Trump took the bait, and followed the speech with a tweet, saying the North Korean foreign minister was echoing “little Rocket man” and they “won’t be around for much longer."

The war of words could have been easier to dismiss as just saber rattling, but the rhetoric is tinged with actions from both sides that can easily escalate into a combat that can take nuclear proportions.

Even as Ri was addressing the UN General Assembly, the Pentagon announced that U.S. bombers and fighter escorts had flown to the farthest point north of the Korean Demilitarized Zone than any such U.S. aircraft this century.  

"This mission is a demonstration of U.S. resolve and a clear message that the president has many military options to defeat any threat," Defense Department spokesman Dana White said in a statement.

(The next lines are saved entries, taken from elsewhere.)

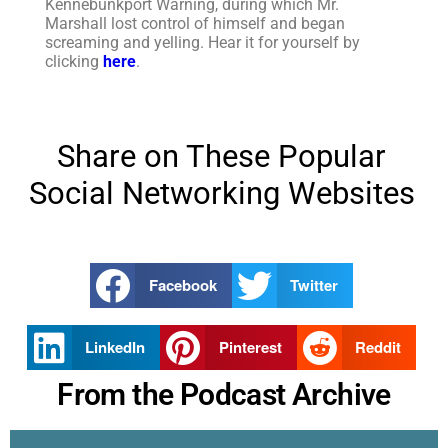
Kennebunkport Warning, during which Mr.
Marshall lost control of himself and began
screaming and yelling. Hear it for yourself by
clicking
here
.
Share on These Popular
Social Networking Websites
Facebook
Twitter
LinkedIn
Pinterest
Reddit
From the Podcast Archive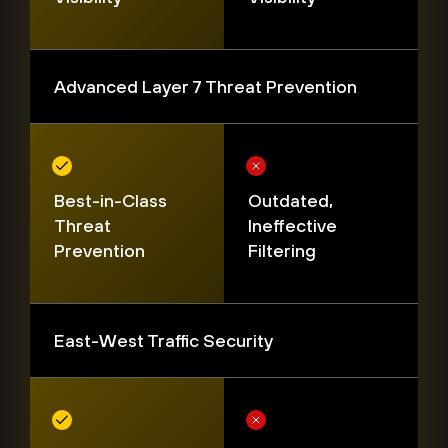
Advanced Layer 7 Threat Prevention
Best-in-Class
Outdated,
Threat
Ineffective
Prevention
Filtering
East-West Traffic Security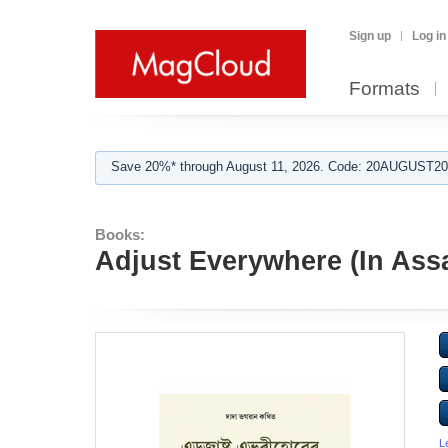
Sign up
Log in
Formats
Save 20%* through August 11, 2026. Code: 20AUGUST202
Books:
Adjust Everywhere (In As
L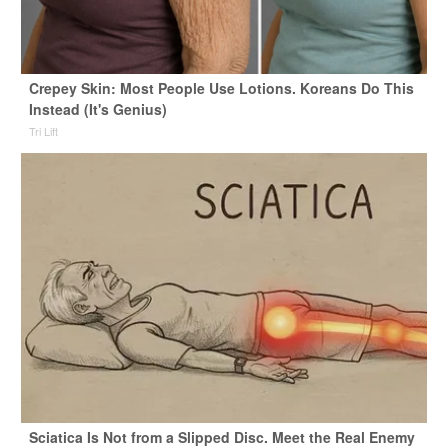
Crepey Skin: Most People Use Lotions. Koreans Do This
Instead (It's Genius)
Tri Lift
Sciatica Is Not from a Slipped Disc. Meet the Real Enemy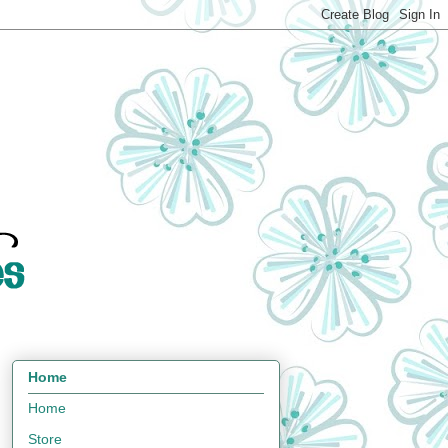
Home
Home
Store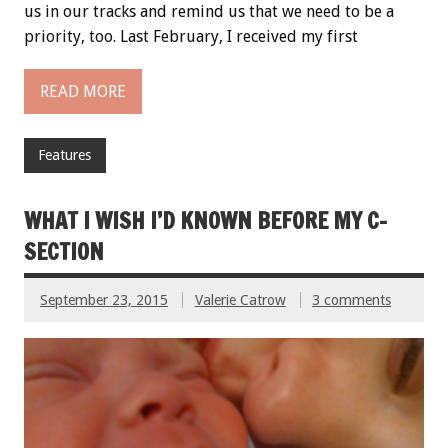
us in our tracks and remind us that we need to be a
priority, too. Last February, I received my first
READ MORE
Features
WHAT I WISH I’D KNOWN BEFORE MY C-
SECTION
September 23, 2015
Valerie Catrow
3 comments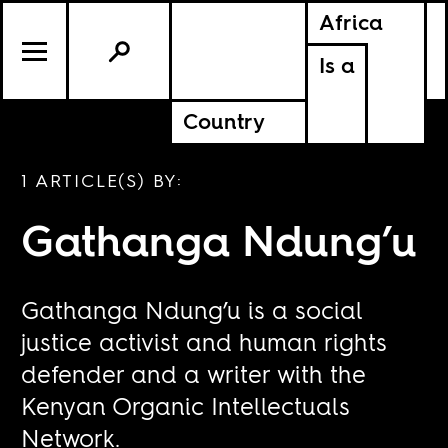
Africa
Is a
Country
1 ARTICLE(S) BY:
Gathanga Ndung’u
Gathanga Ndung’u is a social
justice activist and human rights
defender and a writer with the
Kenyan Organic Intellectuals
Network.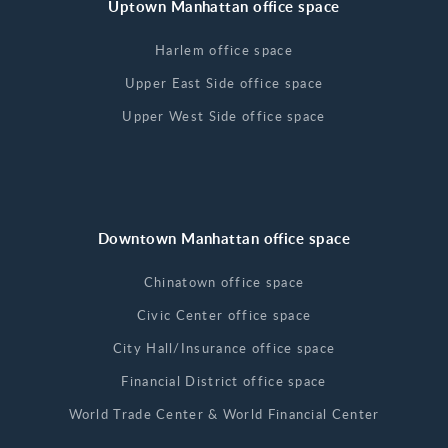
Uptown Manhattan office space
Harlem office space
Upper East Side office space
Upper West Side office space
Downtown Manhattan office space
Chinatown office space
Civic Center office space
City Hall/Insurance office space
Financial District office space
World Trade Center & World Financial Center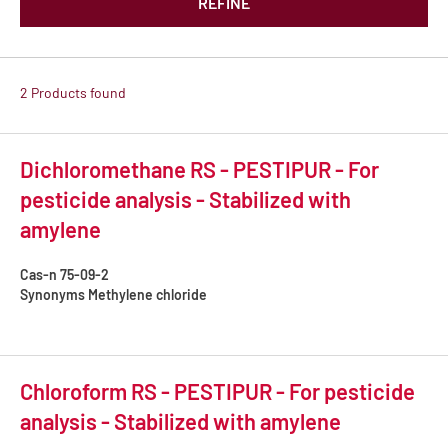
REFINE
2 Products found
Dichloromethane RS - PESTIPUR - For
pesticide analysis - Stabilized with
amylene
Cas-n
75-09-2
Synonyms
Methylene chloride
Chloroform RS - PESTIPUR - For pesticide
analysis - Stabilized with amylene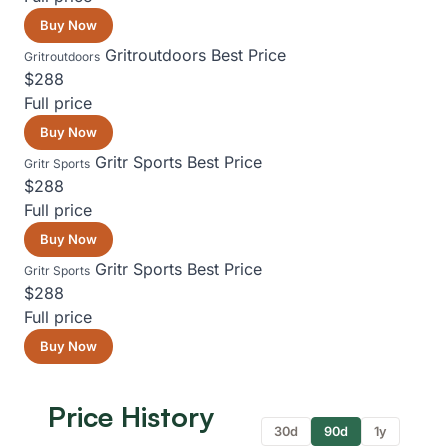
Buy Now
Gritroutdoors
Best Price
Gritroutdoors
$288
Full price
Buy Now
Gritr Sports
Best Price
Gritr Sports
$288
Full price
Buy Now
Gritr Sports
Best Price
Gritr Sports
$288
Full price
Buy Now
Price History
30d
90d
1y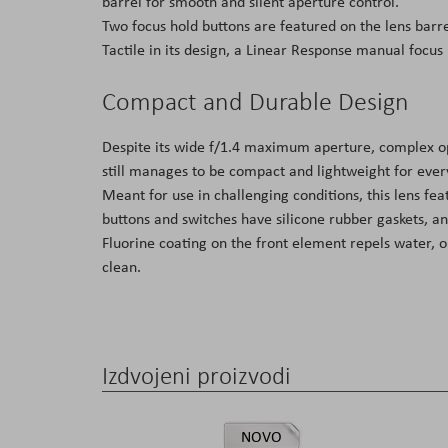
barrel for smooth and silent aperture control.
Two focus hold buttons are featured on the lens barrel
Tactile in its design, a Linear Response manual focus 
Compact and Durable Design
Despite its wide f/1.4 maximum aperture, complex opt
still manages to be compact and lightweight for ever
Meant for use in challenging conditions, this lens fea
buttons and switches have silicone rubber gaskets, an
Fluorine coating on the front element repels water, o
clean.
Izdvojeni proizvodi
NOVO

"North Korea's weapons program is a grave threat to the Asia-Pacific region and the entire international community. We are prepared to use the full range of military capabilities to defend the U.S. homeland and our allies," White said.

Speaking to the UN General Assembly last week, Trump had threatened to “totally destroy” North Korea and mocked its leader as a "Rocket Man" on a "suicide mission."

The president followed his performance at the UN by announcing more economic sanctions against Pyongyang on Thursday, targeting foreign companies that deal with the North.

"North Korea's nuclear weapons and missile development is a grave threat to peace and security in our world and it is unacceptable that others financially support this criminal, rogue regime," Trump said, before parleying with Japanese Prime Minister Shinzo Abe and South Korean President Moon Jae- in New York.

Hours later, in a rare direct statement delivered straight to camera, Kim responded by saying Trump was "deranged" and vowed the president would "pay dearly" for threatening to "totally destroy" North Korea.

"I am now thinking hard about what response he could have expected when he allowed such eccentric words to trip off his tongue," Kim said. "I will surely and definitely tame the mentally  deranged US dotard with fire."

Speaking to reporters shortly after his leader’s statement, Ri told reporters in New York that Pyongyang could test a powerful nuclear weapon over the Pacific Ocean in response to Trump's threats of military action

Not to be left behind, Trump on Friday continued his aggressive rhetoric against Kim.

"Kim Jong Un of North Korea, who is obviously a madman who doesn't mind starving or killing his people, will be tested like never before!" the president tweeted.

With the barbs flying back and forth with amusing and frightening regularity, the pause that Lavrov had called for "to calm down the hotheads," seems unlikely.